Hopefully they were good stewards of the Earth and used the entire naked person. Waste not, want not.

Simon said...

"I don't remember ever seeing the fact that the judge was a Supreme Court clerk used to bolster his opinion."

What's the latin for "Any port in a storm"? ;) It's the same rationale as citing foreign law: if your argument is thin enough, you've got to cite anything that sounds remotely plausible, and so it would seem to follow that the less plausible the least plausible argument is, the thinner the overall argument must be.

Simon said...

Scalia's reticence seems purely because the cout included two (unnecessary) citations to legislative history in the two footnotes he declined to join. Removing those two footnotes would have gotten five members on board without any reservations - that seems precisely the kind of compromise one might expect in order to reduce the tangle, which I suppose implies that if Roberts' supposed project of reducing the clutter isn't working, it isn't working because there's reluctance in all chambers to compromise.

Joe Hogan said...

For the non-lawyers amongst us, could you please either limit or explain the use of legal phrases such as "per curiam". It will save us trips to Wiki-land and provide a public service in terms of our understanding of the Court's actions.

Simon said...

Joe - to be fair, if a post has to pause to explain every term that someone who doesn't know much about law might not know, every post on legal subjects would have to come with a glossary, and glossaries seem profoundly unbloggy.
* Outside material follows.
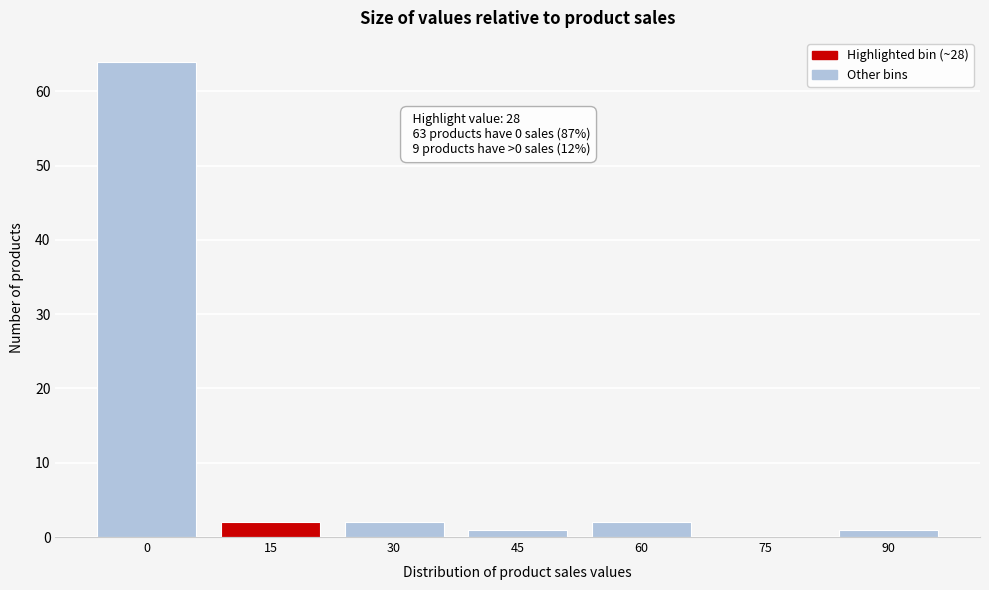

Reading left to right, extract all data points from this chart.

0=64	15=2	30=2	45=1	60=2	75=0	90=1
For example, in this post, I don't know why "per curiam" should require any more or less explanation than terms like pleading requirements or § 1983 actions. As you point out, the confused can make a quick sojourn to wikipedia, or even just ask for clarification in the comments.

Joe Hogan said...

Simon - I'm not asking for an explanation of any and all legal terminology. Most of the technical issues are frankly of lesser interest to general readers and well understood by lawyers.
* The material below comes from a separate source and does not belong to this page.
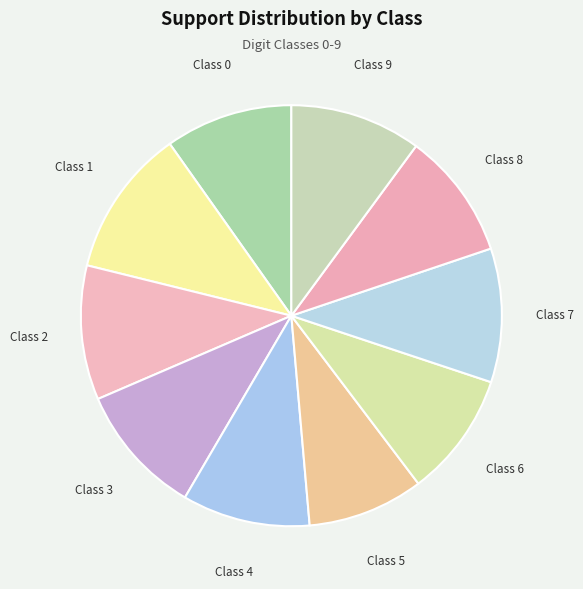

Is it true that Class 4 is 1% of the pie?

False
But a very central issue in all reporting of the Court's decisions is the alignment of the Justices. Who votes with whom and when. Ann makes a point of highlighting that information whenever she reports decisions.

Knowing when decisions are 5-4 or otherwise is of interest. So if one decision is reported as "unanimous" and another as "per curiam", (or literally "by the court"), I am mystified by the difference and look to Prof. Altman and other knowledgeable people for enlightenment.
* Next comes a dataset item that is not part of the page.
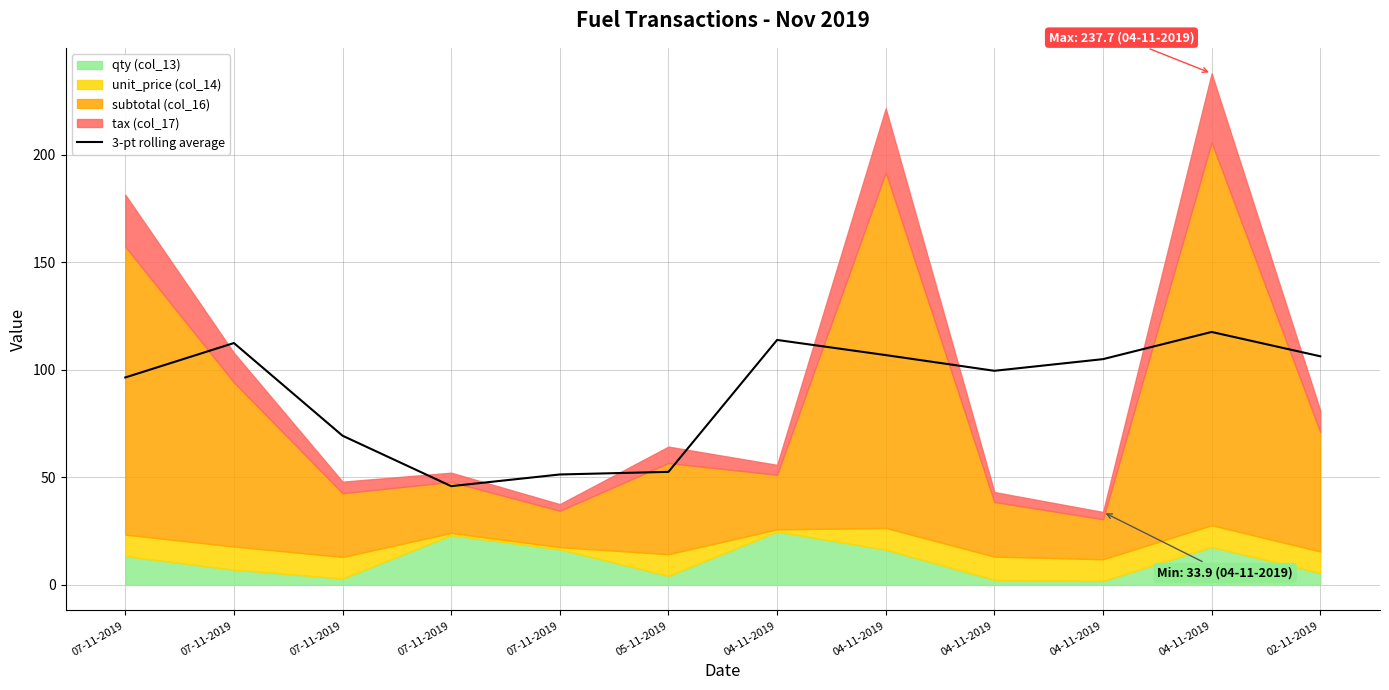

True or false: there are more than 0 points higher than both neighbors.

True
If there is no meaningful difference between "unanimous" and "per curiam", then why use the Latin term at all, except to establish one's membership in the inner priesthood of the Law?

Ann Althouse said...

Joe: Sorry. The Bush v. Gore opinion was per curiam, so I thought that made it a sort of well-known term. It means that no particular justice is identified as having written it. So the second case is, Sole, is unanimous, but we see that Ginsburg wrote it, so it's not "per curiam." And a per curiam opinion isn't necessarily unanimous (see Bush v. Gore).

Joe Hogan said...

Thank you Ann.

Unknown said...

It's a minor point but Erickson v. Pardus was a reversal of the Tenth Circuit, not the Sixth Circuit.

Also, it seems to be that had O'Connor been on the Court, Uttecht v. Brown might have come out the other way. Although no fan of the Ninth Circuit AEDPA jurisprudence, she was often more sensitive to due process concerns than Kennedy. Here, it seems that on the merits, the dissent is right: even though the AEDPA requires a lot of deference to a trial judge, the Court can't simply abrogate all reviewing responsibility. It was improper to exclude Juror Z just because he harbored some reservations about death penalty. Judge Kozinski, a libertarian and a death penalty supporter, got it exactly right in his opinion.

Well, hopefully the balance will be restored when Kennedy or Scalia retires and is replaced by a more moderate jurist by a Democratic President.

Unknown said...

Mark,

It appears the Roberts court is following the Rehnquist court's tradition of nominally upholding precedents while eviscerating them of any content.